College chiefs urge new debate on drinking age.
Interestingly, it appears that an organization called Amethyst Initiative has been rather stealthily recruiting university and college presidents the past year in an effort to galvanize renewed debate on the Drinking Age. Per the Organization's Statement Page, one could say that the organization is more or less making the typical libertarian argument against the Minimum 21 Drinking Age.
Twenty-one is not working
A culture of dangerous, clandestine “binge-drinking”—often conducted off-campus—has developed.
Alcohol education that mandates abstinence as the only legal option has not resulted in significant constructive behavioral change among our students.
Adults under 21 are deemed capable of voting, signing contracts, serving on juries and enlisting in the military, but are told they are not mature enough to have a beer.
By choosing to use fake IDs, students make ethical compromises that erode respect for the law.
How many times must we relearn the lessons of prohibition?
We call upon our elected officials:
To support an informed and dispassionate public debate over the effects of the 21 year-old drinking age.
To consider whether the 10% highway fund “incentive” encourages or inhibits that debate.
To invite new ideas about the best ways to prepare young adults to make responsible decisions about alcohol.
We pledge ourselves and our institutions to playing a vigorous, constructive role as these critical discussions unfold.
Not surprisingly--now that this organizational effort has become public--MADD is engaging in full battle mode, evidenced by their new splash page on their website.
This should be an interesting battle if it actually transpires. I consider MADD to be a social conservative, neo-Prohibitionist organization that seeks to legislatively implement a de facto prohibitionary ban of alcohol(through decreasing BAC down to levels that would make any public consumption of alcohol a crime and utilizing police state tactics to enforce it). One thing to keep in mind is that defining BAC level itself as a crime extends beyond DWI enforcement. The Texas Alcohol Beverage Commission made news a few years ago when it began Statewide sweeping of bars and hotels and arresting anyone who had a BAC over .08. This was fully supported by MADD. It did, however, spark, a fairly significant backlash in Texas because it made national headlines and threatened the Texas Hotel convention business.

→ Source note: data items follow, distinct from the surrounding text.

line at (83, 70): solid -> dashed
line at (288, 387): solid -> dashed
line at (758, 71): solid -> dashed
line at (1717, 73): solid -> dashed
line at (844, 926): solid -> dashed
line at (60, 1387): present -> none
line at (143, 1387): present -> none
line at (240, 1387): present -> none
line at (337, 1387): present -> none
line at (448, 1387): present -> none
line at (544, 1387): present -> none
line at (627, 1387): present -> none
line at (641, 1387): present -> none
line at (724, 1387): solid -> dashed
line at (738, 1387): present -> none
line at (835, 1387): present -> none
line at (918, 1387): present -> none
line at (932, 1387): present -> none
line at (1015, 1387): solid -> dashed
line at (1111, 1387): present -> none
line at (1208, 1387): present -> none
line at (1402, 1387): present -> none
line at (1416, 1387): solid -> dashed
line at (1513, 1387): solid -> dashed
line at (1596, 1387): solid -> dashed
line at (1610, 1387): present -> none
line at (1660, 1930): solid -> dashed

I think MADD can be taken if the focus is on prohibition. Unlike Drugs, this issue affects the middle and upper classes, and alcohol has always been the drug of choice for Americans. "Old enough to die in war but not old enough to drink a beer" is no longer a slogan. I think MADD overreaches when they counter with by stating don't send your children to the likes of Colgate, Dartmouth, Duke, Ohio State, Syracuse, Texas A & M, Maryland or Tufts because they won't enforce alcohol laws. I think that overreach can be effectively countered with "our objective is to give our students an education and not a criminal record."